Rodolfo Hernandez, qui fera face à Petro est un populiste de droite dont le CV donne la teneur d’un programme particulièrement réactionnaire. Ce patron du BTP et millionnaire, qui a été maire d’une grande ville du pays, a tout d’un Trump ou d’un Bolsonaro à la colombienne. Connu pour ses sorties racistes et misogynes et pour avoir avoué son admiration pour Hitler, il n’aura eu de cesse de monter dans les sondages grâce à une campagne fondée sur une dénonciation démagogique de l’establishment et des politiciens corrompus. Une petite prouesse pour ce patron des travaux publics en réalité proche de la classe politique et qui au cours de son mandat de maire a été trempé dans des affaires de… corruption.

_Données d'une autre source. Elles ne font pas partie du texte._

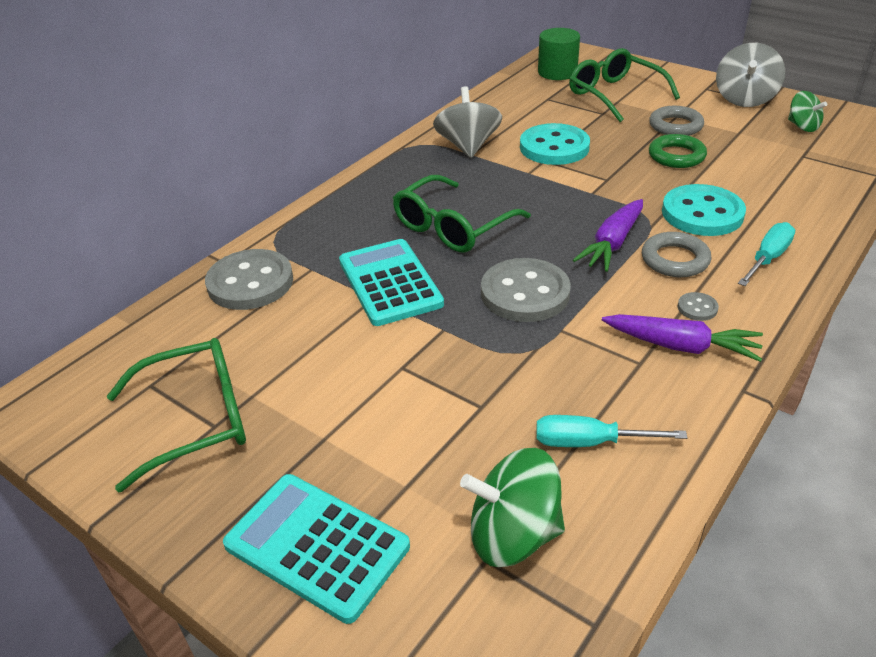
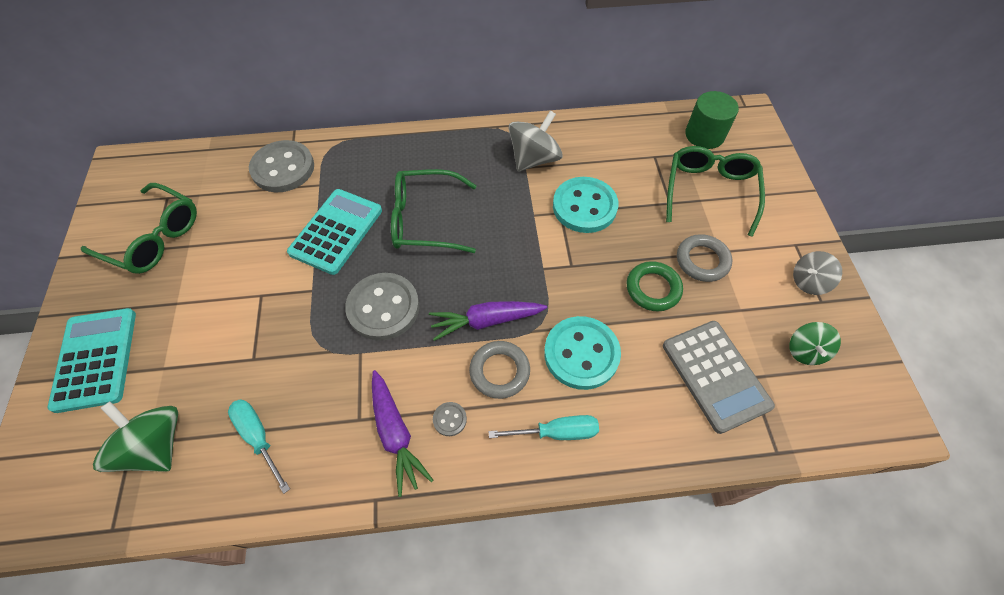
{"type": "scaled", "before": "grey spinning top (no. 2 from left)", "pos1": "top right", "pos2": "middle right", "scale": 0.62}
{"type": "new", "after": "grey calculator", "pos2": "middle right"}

Petro profite au premier tour d’une avance de plus de 10 points sur son rival et jamais dans l’histoire électorale du pays une telle avance a pu être déjouée au second tour. Pourtant l’arrivée surprise au second tour de Rodolfo Hernandez pourrait bien rendre plus compliquée que prévue la victoire de Petro. En effet, malgré sa campagne populiste anti-corruption aux accents dégagistes, Rodolfo Hernandez peut d’ores et déjà compter sur le soutien explicite de la droite traditionnelle défaite . Un soutien qui lui permet de s’assurer d’importants reports de voix, et qui montre que Rodolfo Hernandez pourrait certainement constituer une porte de sortie pour l’uribisme aujourd’hui en crise (du nom d’Alvaro Uribe, ancien président et figure de la droite dure qui a dominé le paysage politique colombien jusqu’à maintenant). De plus, candidat pour la première fois, Hernandez, avec son discours populiste tentera de faire figure de nouveauté face à un Gustavo Petro candidat pour la troisième fois.

Nul doute que dans un tel contexte Petro poursuivra sa quête de respectabilité afin de tenter de convaincre la bourgeoisie colombienne et l’impérialisme américain qu’il peut être le président qui calmera la colère et assurera la statu quo et la stabilité du régime colombien. A suivre donc, jusqu’au second tour qui aura lieu le 19 juin prochain.